After a little fact checking I think HCED makes an excellent point – “Continued population growth without proportionate retail (sales tax) growth will negatively impact the city’s budget” (Hartselle Enquirer Letter to the Editor 10-10-2012).

I am a little skeptical, however, of the revenue numbers whether it’s purely alcohol sales or an increase in total retail sales, especially when enforcement expenses are considered. What scares me (and this is the month to be scared) is Hartselle’s population growth. People are in love with Hartselle and we can’t get them to leave or stop them from locating here. According to the 2010 Census, Hartselle’s population increased 18.6 percent between 2000 and 2010.

This is almost twice the rate as local cities that were wet during all or most of that time (Decatur, Guntersville and Athens). So just in case the revenue projections don’t work out, being wet should slow Hartselle’s population growth and prevent the inevitable financial melt-down – according to the data.

In 1985, the Coca Cola Company made what NBC News called the “The Marketing Goof of the Century” when, based on taste tests with 200,000 consumers (extensive research, documented with references) it introduced New Coke. For those readers too young to have experienced this disaster, click on the “Heritage” tab at Convinced that consumers no longer loved the formula that had been successful for the previous 99 years, the decision makers at Coke changed the formula to the one their data (re. Buxton Report) showed was better. Consumers were outraged.
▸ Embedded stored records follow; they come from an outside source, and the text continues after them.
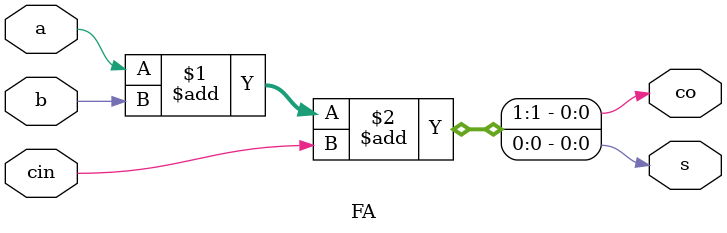
<source format=v>
module FA (a,b, cin,s,co);
input a,b;
input cin;
output s;
output co;

assign {co, s} = a + b + cin;

endmodule

</source>
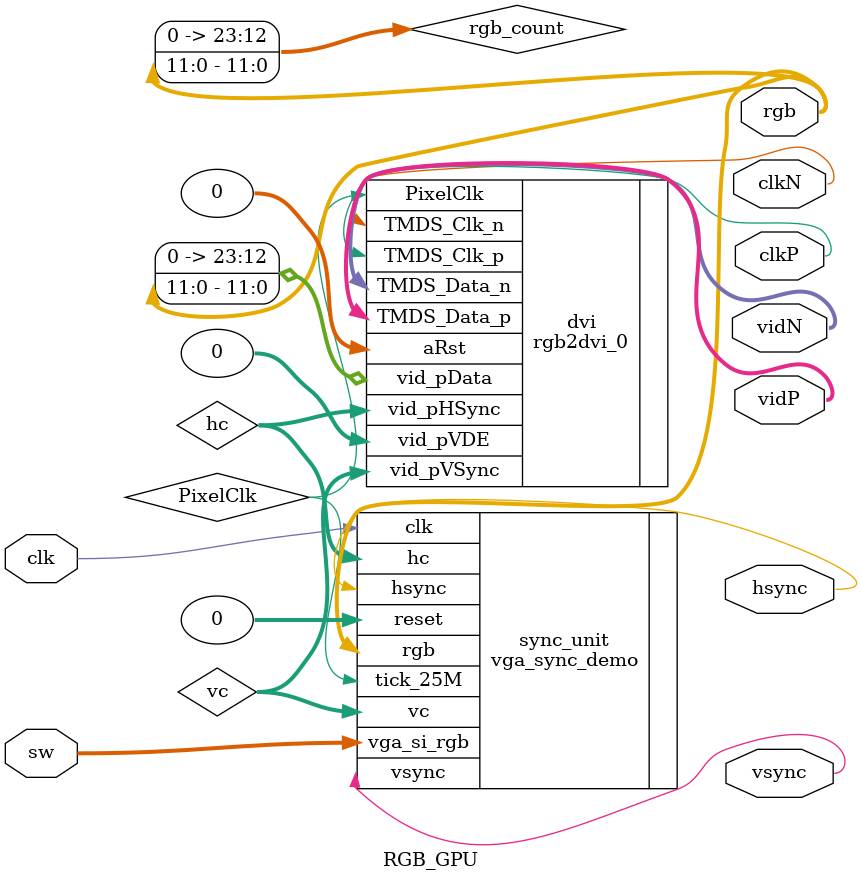
<source format=sv>
module RGB_GPU 
   #(parameter CD = 12)    // color depth
   (
    input  logic clk,
    input  logic [11:0] sw,
    // to vga monitor
    output logic hsync, vsync,
    output logic[CD-1:0] rgb,
    output logic[2:0] vidP,
    output logic[2:0] vidN,
    output logic clkP,
    output logic clkN
   );

   // logic [CD-1:0] declaration
   logic [10:0] hc, vc;
   logic PixelClk;
   
   logic[23:0] rgb_count;
   assign rgb_count[11:0] = rgb;
   assign rgb_count[23:12] = 0;
   
   vga_sync_demo #(.CD(CD)) sync_unit
      (.clk(clk), .reset(0), .vga_si_rgb(sw),
       .hsync(hsync), .vsync(vsync), .rgb(rgb), .hc(hc), .vc(vc), .tick_25M(PixelClk));
   
   rgb2dvi_0 dvi(.TMDS_Clk_p(clkP), .TMDS_Clk_n(clkN), .TMDS_Data_p(vidP), .TMDS_Data_n(vidN), .aRst(0), .vid_pData(rgb_count), .vid_pVDE(0), .vid_pHSync(hc), .vid_pVSync(vc), .PixelClk(PixelClk));
    
endmodule
</source>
Seventy nine days later Coke reintroduced the original formula as Coca-Cola classic ending the firestorm of consumer protests. New Coke is no longer available in the US. Coke’s data didn’t show the whole picture. To consumers Coke was more than just a soft drink. It represented good times, refreshment and relaxation – values that are hard to quantify but, as Coke learned the hard way, values that are real.

Not all change is progress. On Nov. 6th the decision makers of Hartselle will have the opportunity to choose whether or not to change the formula that consumers prefer twice as much as the wet competition. The only doom we need to fear is “Those who fail to learn from history are doomed to repeat it.”

Hartselle is a GREAT place to live and Hartselle is dry – according to the data.